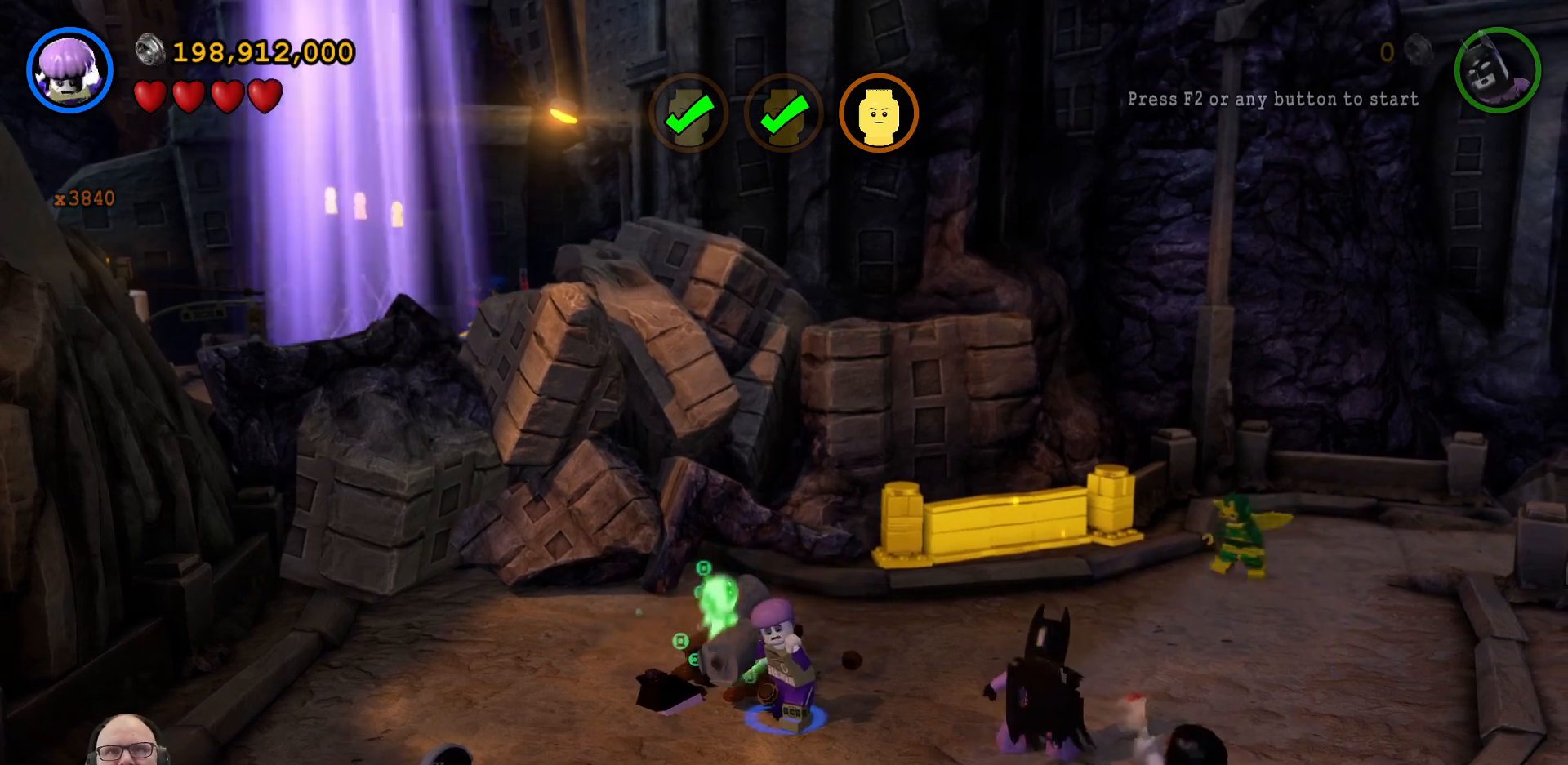
{"buttons": ["B"], "left_stick": "center", "events": []}
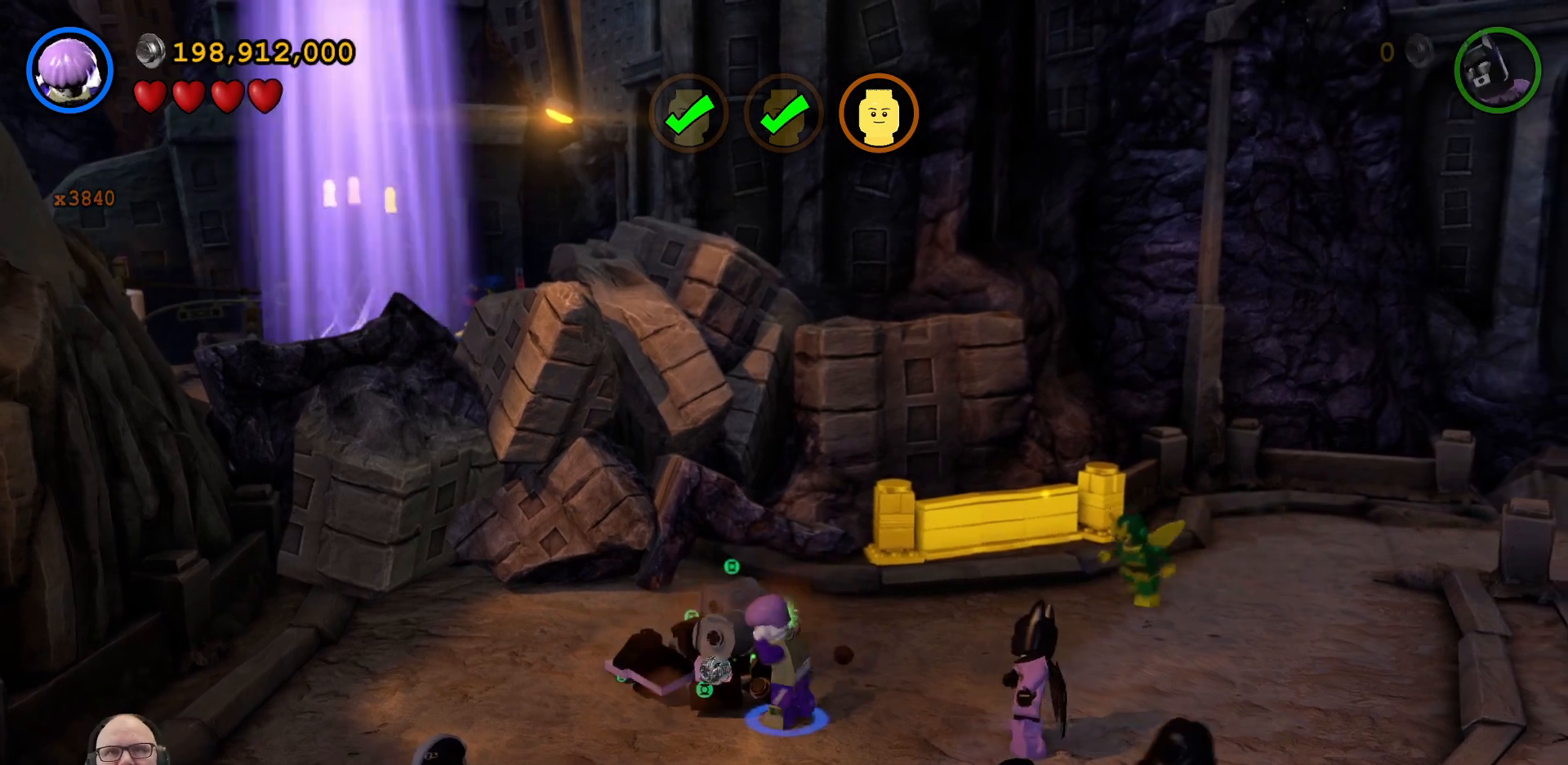
{"buttons": ["B"], "left_stick": "center", "events": []}
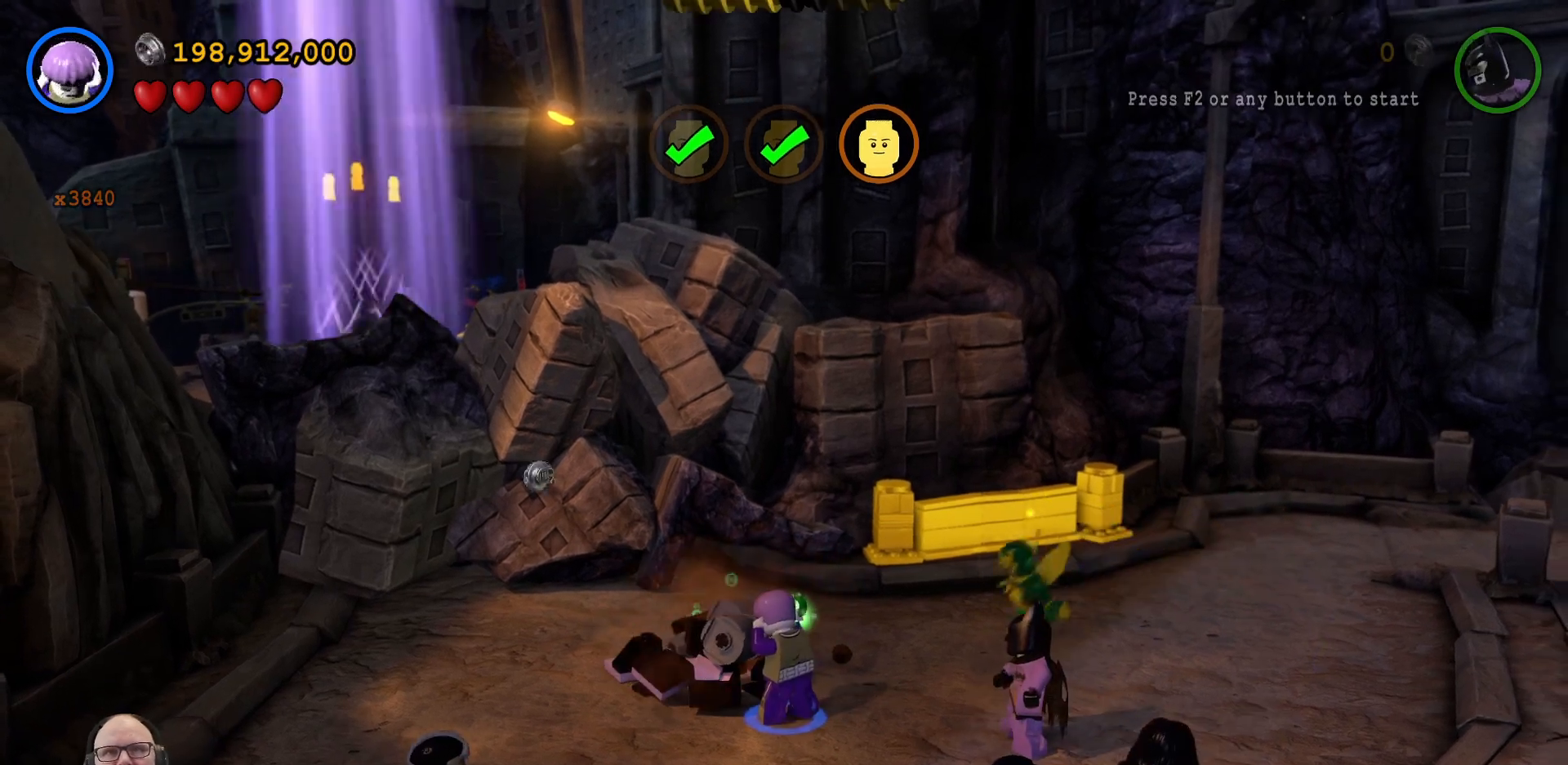
{"buttons": [], "left_stick": "left", "events": [[67, "B", "up"], [133, "left_stick", "up-left"], [333, "left_stick", "left"]]}
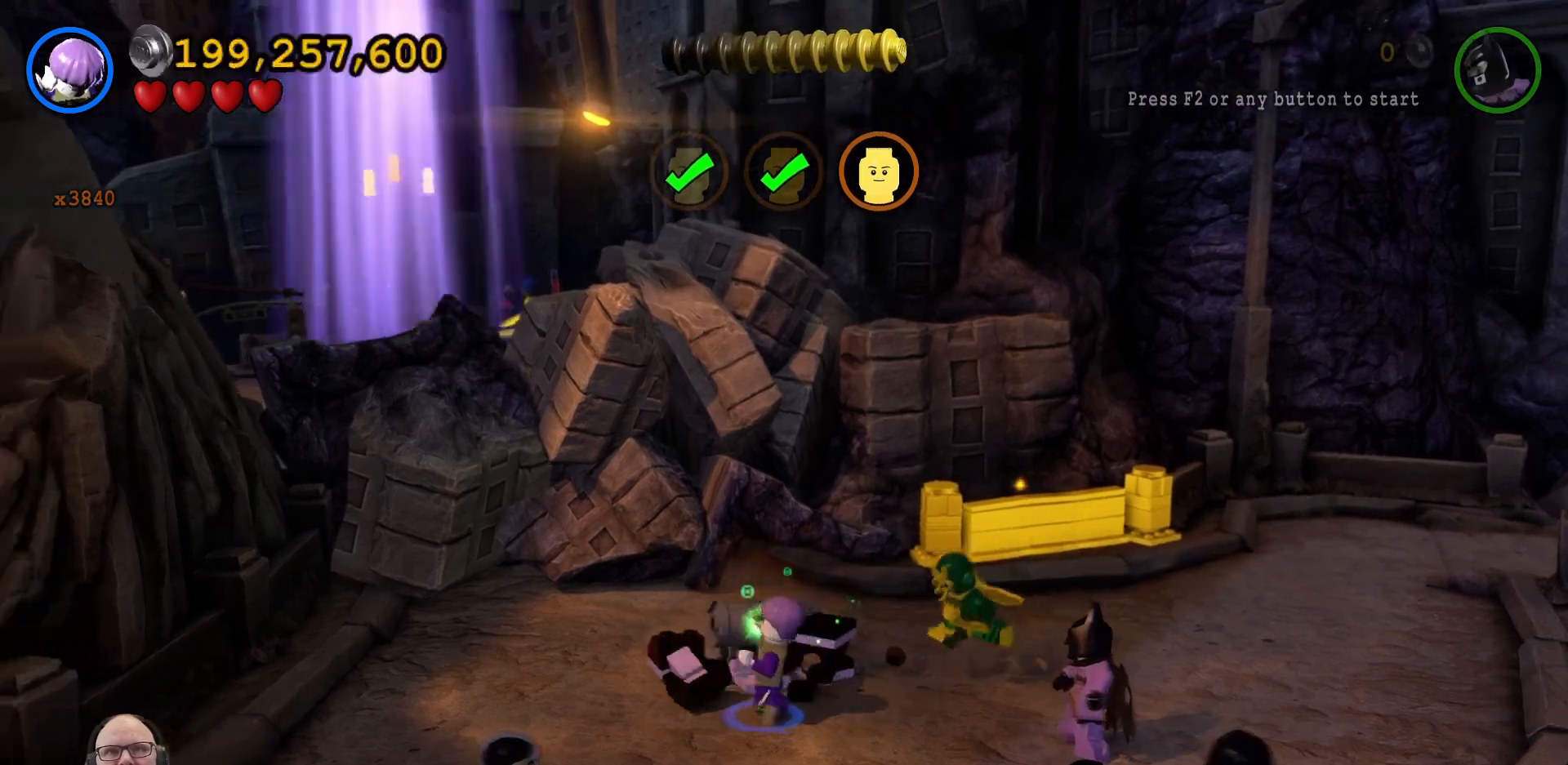
{"buttons": [], "left_stick": "up", "events": [[200, "left_stick", "up-left"], [300, "left_stick", "up"]]}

:: TASK ITEM ::
Quote the data exactly, leaving every image out of the copy.

:: ANSWER ::
{"buttons": ["B"], "left_stick": "center", "events": []}
{"buttons": ["B"], "left_stick": "center", "events": []}
{"buttons": [], "left_stick": "left", "events": [[67, "B", "up"], [133, "left_stick", "up-left"], [333, "left_stick", "left"]]}
{"buttons": [], "left_stick": "up", "events": [[200, "left_stick", "up-left"], [300, "left_stick", "up"]]}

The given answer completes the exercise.